◆ **Records for processing**
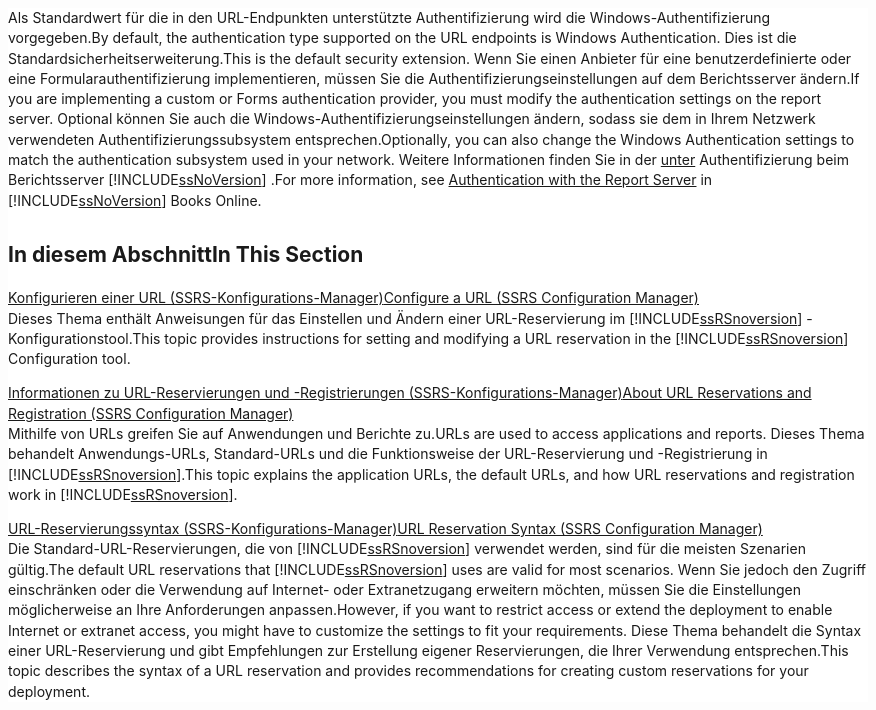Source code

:  <span data-ttu-id="782d8-163">Als Standardwert für die in den URL-Endpunkten unterstützte Authentifizierung wird die Windows-Authentifizierung vorgegeben.</span><span class="sxs-lookup"><span data-stu-id="782d8-163">By default, the authentication type supported on the URL endpoints is Windows Authentication.</span></span> <span data-ttu-id="782d8-164">Dies ist die Standardsicherheitserweiterung.</span><span class="sxs-lookup"><span data-stu-id="782d8-164">This is the default security extension.</span></span> <span data-ttu-id="782d8-165">Wenn Sie einen Anbieter für eine benutzerdefinierte oder eine Formularauthentifizierung implementieren, müssen Sie die Authentifizierungseinstellungen auf dem Berichtsserver ändern.</span><span class="sxs-lookup"><span data-stu-id="782d8-165">If you are implementing a custom or Forms authentication provider, you must modify the authentication settings on the report server.</span></span> <span data-ttu-id="782d8-166">Optional können Sie auch die Windows-Authentifizierungseinstellungen ändern, sodass sie dem in Ihrem Netzwerk verwendeten Authentifizierungssubsystem entsprechen.</span><span class="sxs-lookup"><span data-stu-id="782d8-166">Optionally, you can also change the Windows Authentication settings to match the authentication subsystem used in your network.</span></span> <span data-ttu-id="782d8-167">Weitere Informationen finden Sie in der [unter](../security/authentication-with-the-report-server.md) Authentifizierung beim Berichtsserver [!INCLUDE[ssNoVersion](../../includes/ssnoversion-md.md)] .</span><span class="sxs-lookup"><span data-stu-id="782d8-167">For more information, see [Authentication with the Report Server](../security/authentication-with-the-report-server.md) in [!INCLUDE[ssNoVersion](../../includes/ssnoversion-md.md)] Books Online.</span></span>  
  
## <a name="in-this-section"></a><span data-ttu-id="782d8-168">In diesem Abschnitt</span><span class="sxs-lookup"><span data-stu-id="782d8-168">In This Section</span></span>  
 [<span data-ttu-id="782d8-169">Konfigurieren einer URL &#40;SSRS-Konfigurations-Manager&#41;</span><span class="sxs-lookup"><span data-stu-id="782d8-169">Configure a URL  &#40;SSRS Configuration Manager&#41;</span></span>](configure-a-url-ssrs-configuration-manager.md)  
 <span data-ttu-id="782d8-170">Dieses Thema enthält Anweisungen für das Einstellen und Ändern einer URL-Reservierung im [!INCLUDE[ssRSnoversion](../../includes/ssrsnoversion-md.md)] -Konfigurationstool.</span><span class="sxs-lookup"><span data-stu-id="782d8-170">This topic provides instructions for setting and modifying a URL reservation in the [!INCLUDE[ssRSnoversion](../../includes/ssrsnoversion-md.md)] Configuration tool.</span></span>  
  
 [<span data-ttu-id="782d8-171">Informationen zu URL-Reservierungen und -Registrierungen &#40;SSRS-Konfigurations-Manager&#41;</span><span class="sxs-lookup"><span data-stu-id="782d8-171">About URL Reservations and Registration  &#40;SSRS Configuration Manager&#41;</span></span>](about-url-reservations-and-registration-ssrs-configuration-manager.md)  
 <span data-ttu-id="782d8-172">Mithilfe von URLs greifen Sie auf Anwendungen und Berichte zu.</span><span class="sxs-lookup"><span data-stu-id="782d8-172">URLs are used to access applications and reports.</span></span> <span data-ttu-id="782d8-173">Dieses Thema behandelt Anwendungs-URLs, Standard-URLs und die Funktionsweise der URL-Reservierung und -Registrierung in [!INCLUDE[ssRSnoversion](../../includes/ssrsnoversion-md.md)].</span><span class="sxs-lookup"><span data-stu-id="782d8-173">This topic explains the application URLs, the default URLs, and how URL reservations and registration work in [!INCLUDE[ssRSnoversion](../../includes/ssrsnoversion-md.md)].</span></span>  
  
 [<span data-ttu-id="782d8-174">URL-Reservierungssyntax &#40;SSRS-Konfigurations-Manager&#41;</span><span class="sxs-lookup"><span data-stu-id="782d8-174">URL Reservation Syntax  &#40;SSRS Configuration Manager&#41;</span></span>](url-reservation-syntax-ssrs-configuration-manager.md)  
 <span data-ttu-id="782d8-175">Die Standard-URL-Reservierungen, die von [!INCLUDE[ssRSnoversion](../../includes/ssrsnoversion-md.md)] verwendet werden, sind für die meisten Szenarien gültig.</span><span class="sxs-lookup"><span data-stu-id="782d8-175">The default URL reservations that [!INCLUDE[ssRSnoversion](../../includes/ssrsnoversion-md.md)] uses are valid for most scenarios.</span></span> <span data-ttu-id="782d8-176">Wenn Sie jedoch den Zugriff einschränken oder die Verwendung auf Internet- oder Extranetzugang erweitern möchten, müssen Sie die Einstellungen möglicherweise an Ihre Anforderungen anpassen.</span><span class="sxs-lookup"><span data-stu-id="782d8-176">However, if you want to restrict access or extend the deployment to enable Internet or extranet access, you might have to customize the settings to fit your requirements.</span></span> <span data-ttu-id="782d8-177">Diese Thema behandelt die Syntax einer URL-Reservierung und gibt Empfehlungen zur Erstellung eigener Reservierungen, die Ihrer Verwendung entsprechen.</span><span class="sxs-lookup"><span data-stu-id="782d8-177">This topic describes the syntax of a URL reservation and provides recommendations for creating custom reservations for your deployment.</span></span>  
  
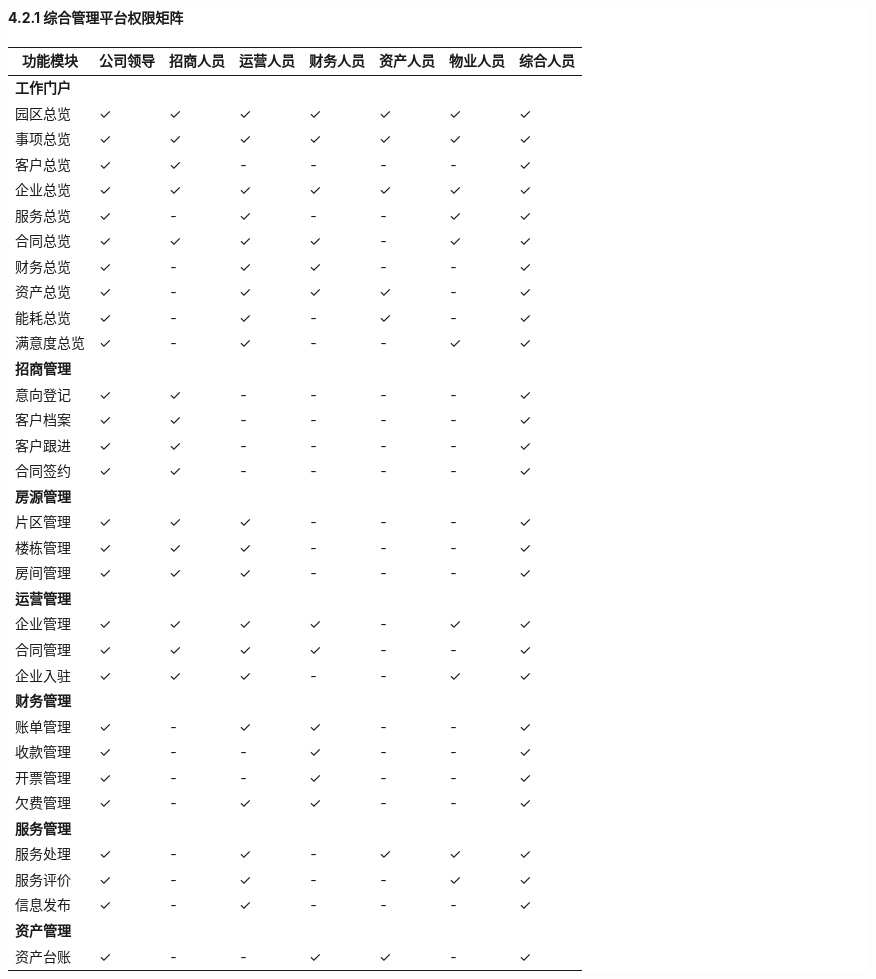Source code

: #### 4.2.1 综合管理平台权限矩阵

| 功能模块 | 公司领导 | 招商人员 | 运营人员 | 财务人员 | 资产人员 | 物业人员 | 综合人员 |
|----------|----------|----------|----------|----------|----------|----------|----------|
| **工作门户** |  |  |  |  |  |  |  |
| 园区总览 | ✓ | ✓ | ✓ | ✓ | ✓ | ✓ | ✓ |
| 事项总览 | ✓ | ✓ | ✓ | ✓ | ✓ | ✓ | ✓ |
| 客户总览 | ✓ | ✓ | - | - | - | - | ✓ |
| 企业总览 | ✓ | ✓ | ✓ | ✓ | ✓ | ✓ | ✓ |
| 服务总览 | ✓ | - | ✓ | - | - | ✓ | ✓ |
| 合同总览 | ✓ | ✓ | ✓ | ✓ | - | ✓ | ✓ |
| 财务总览 | ✓ | - | ✓ | ✓ | - | - | ✓ |
| 资产总览 | ✓ | - | ✓ | ✓ | ✓ | - | ✓ |
| 能耗总览 | ✓ | - | ✓ | - | ✓ | - | ✓ |
| 满意度总览 | ✓ | - | ✓ | - | - | ✓ | ✓ |
| **招商管理** |  |  |  |  |  |  |  |
| 意向登记 | ✓ | ✓ | - | - | - | - | ✓ |
| 客户档案 | ✓ | ✓ | - | - | - | - | ✓ |
| 客户跟进 | ✓ | ✓ | - | - | - | - | ✓ |
| 合同签约 | ✓ | ✓ | - | - | - | - | ✓ |
| **房源管理** |  |  |  |  |  |  |  |
| 片区管理 | ✓ | ✓ | ✓ | - | - | - | ✓ |
| 楼栋管理 | ✓ | ✓ | ✓ | - | - | - | ✓ |
| 房间管理 | ✓ | ✓ | ✓ | - | - | - | ✓ |
| **运营管理** |  |  |  |  |  |  |  |
| 企业管理 | ✓ | ✓ | ✓ | ✓ | - | ✓ | ✓ |
| 合同管理 | ✓ | ✓ | ✓ | ✓ | - | - | ✓ |
| 企业入驻 | ✓ | ✓ | ✓ | - | - | ✓ | ✓ |
| **财务管理** |  |  |  |  |  |  |  |
| 账单管理 | ✓ | - | ✓ | ✓ | - | - | ✓ |
| 收款管理 | ✓ | - | - | ✓ | - | - | ✓ |
| 开票管理 | ✓ | - | - | ✓ | - | - | ✓ |
| 欠费管理 | ✓ | - | ✓ | ✓ | - | - | ✓ |
| **服务管理** |  |  |  |  |  |  |  |
| 服务处理 | ✓ | - | ✓ | - | ✓ | ✓ | ✓ |
| 服务评价 | ✓ | - | ✓ | - | - | ✓ | ✓ |
| 信息发布 | ✓ | - | ✓ | - | - | - | ✓ |
| **资产管理** |  |  |  |  |  |  |  |
| 资产台账 | ✓ | - | - | ✓ | ✓ | - | ✓ |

◆ **Task**
Locate each line in the listing above that contains the string "registration", and copy those lines out in full.

◆ **Output**
 [<span data-ttu-id="782d8-171">Informationen zu URL-Reservierungen und -Registrierungen &#40;SSRS-Konfigurations-Manager&#41;</span><span class="sxs-lookup"><span data-stu-id="782d8-171">About URL Reservations and Registration  &#40;SSRS Configuration Manager&#41;</span></span>](about-url-reservations-and-registration-ssrs-configuration-manager.md)  
 <span data-ttu-id="782d8-172">Mithilfe von URLs greifen Sie auf Anwendungen und Berichte zu.</span><span class="sxs-lookup"><span data-stu-id="782d8-172">URLs are used to access applications and reports.</span></span> <span data-ttu-id="782d8-173">Dieses Thema behandelt Anwendungs-URLs, Standard-URLs und die Funktionsweise der URL-Reservierung und -Registrierung in [!INCLUDE[ssRSnoversion](../../includes/ssrsnoversion-md.md)].</span><span class="sxs-lookup"><span data-stu-id="782d8-173">This topic explains the application URLs, the default URLs, and how URL reservations and registration work in [!INCLUDE[ssRSnoversion](../../includes/ssrsnoversion-md.md)].</span></span>  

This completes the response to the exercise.